- Occupations: Journalist & Writer

= Nana Ama Agyemang Asante =

Ghanaian journalist

Nana Ama Agyemang Asante is a Ghanaian journalist, editor and writer. Beginning in 2012 she worked as deputy online editor of Citi FM's web portal. She also co-hosts the “Citi Breakfast Show” at the Accra-based radio station Citi FM, together with Bernard Avle.

== Biography ==
As a journalist covering politics, gender and business, Nana Ama Agyemang Asante has been speaking truth to power and holding governments accountable for years. She has provided a feminist perspective on national issues and debates on radio. Her views on feminism has made her a target for anti-feminists in Ghana. That’s not stopped her from using her platforms to fight for the oppressed. Nana Ama is a fellow at the Reuters Institute for the Study of Journalism at the University of Oxford, and the National Endowment for Democracy in Washington, D.C. Her most recent work was the Ghanaian Women Expert project, which tracked the number of women experts interviewed in Ghanaian media.

== Education ==
She completed her tertiary education at the University of Cape Coast where she studied Sociology and Economics.

== Career ==
Nana Ama Agyemang Asante started her journalistic career in 2006 as a broadcast journalist with the radio station Joy FM. From 2011 to 2012 she worked with Journalists for Human Rights (JHR), an NGO which was founded in Canada, where she served as the country director for Ghana.

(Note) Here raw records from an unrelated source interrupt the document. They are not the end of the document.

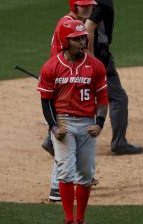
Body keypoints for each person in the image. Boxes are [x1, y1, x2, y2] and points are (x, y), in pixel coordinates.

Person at [37, 20, 108, 224]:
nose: (82, 42)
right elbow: (46, 101)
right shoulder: (52, 67)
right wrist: (53, 127)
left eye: (82, 38)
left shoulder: (95, 66)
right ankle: (69, 219)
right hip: (64, 124)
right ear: (65, 41)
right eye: (76, 39)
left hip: (87, 124)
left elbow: (102, 99)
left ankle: (81, 219)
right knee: (66, 171)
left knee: (86, 174)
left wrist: (100, 123)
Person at [42, 0, 98, 203]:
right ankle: (57, 188)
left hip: (67, 81)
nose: (89, 8)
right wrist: (66, 81)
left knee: (65, 138)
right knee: (64, 135)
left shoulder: (77, 23)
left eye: (90, 5)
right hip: (63, 84)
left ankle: (72, 175)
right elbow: (64, 57)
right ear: (74, 6)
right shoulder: (66, 24)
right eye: (84, 5)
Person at [85, 0, 143, 155]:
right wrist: (91, 58)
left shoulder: (85, 2)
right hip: (98, 57)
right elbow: (89, 26)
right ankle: (119, 143)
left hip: (79, 53)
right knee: (118, 98)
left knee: (78, 95)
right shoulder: (103, 2)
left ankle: (52, 141)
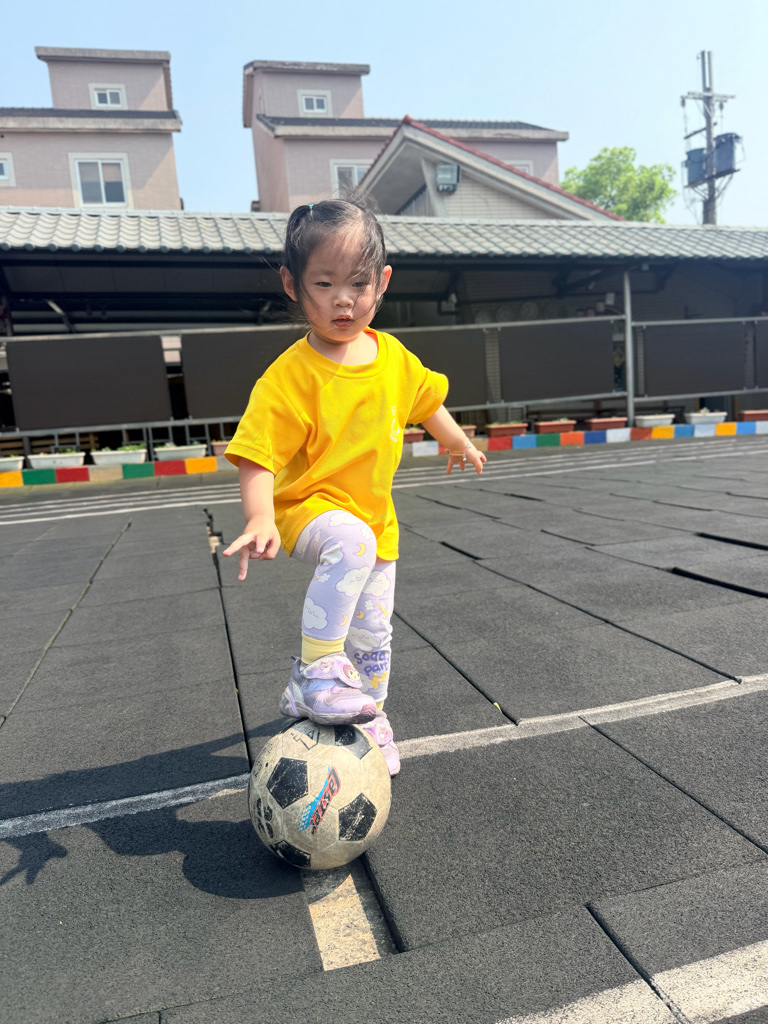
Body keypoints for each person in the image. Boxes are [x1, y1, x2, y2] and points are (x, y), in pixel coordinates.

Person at [222, 197, 486, 775]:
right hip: (309, 510)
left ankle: (370, 716)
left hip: (375, 522)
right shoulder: (290, 377)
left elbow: (426, 402)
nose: (344, 300)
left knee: (373, 633)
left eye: (359, 284)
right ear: (292, 284)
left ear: (382, 282)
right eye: (324, 284)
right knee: (351, 543)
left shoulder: (393, 357)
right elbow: (257, 453)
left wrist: (457, 441)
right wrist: (260, 516)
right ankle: (314, 671)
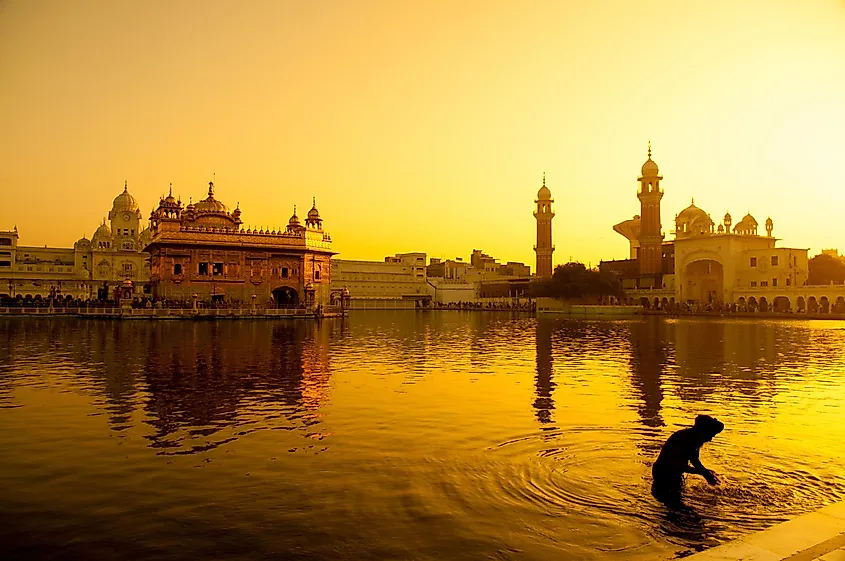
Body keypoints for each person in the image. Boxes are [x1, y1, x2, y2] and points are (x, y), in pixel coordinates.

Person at [651, 415, 724, 506]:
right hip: (663, 473)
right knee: (673, 504)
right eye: (710, 435)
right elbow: (676, 465)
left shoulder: (695, 440)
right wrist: (701, 472)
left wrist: (706, 473)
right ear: (702, 430)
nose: (710, 439)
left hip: (674, 473)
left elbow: (694, 460)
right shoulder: (683, 439)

The radio program “Citi Breakfast Show” (#CitiCBS), in which Nana Ama Agyemang Asante regularly participates, was awarded with a number of prizes over the years.

M24, an African entertainment network, named Nana Ama Agyemang Asante “Radio Personality of the Year” in 2015 for her persistent efforts in speaking truth to power.

In 2017, she was awarded a “Reagan-Fascell Democracy Fellowship” by the National Endowment for Democracy (NED), which allowed her to spend several months in Washington, D.C. to compile a report on the possibilities of the media to louden Ghanaian women's voices in the public sphere.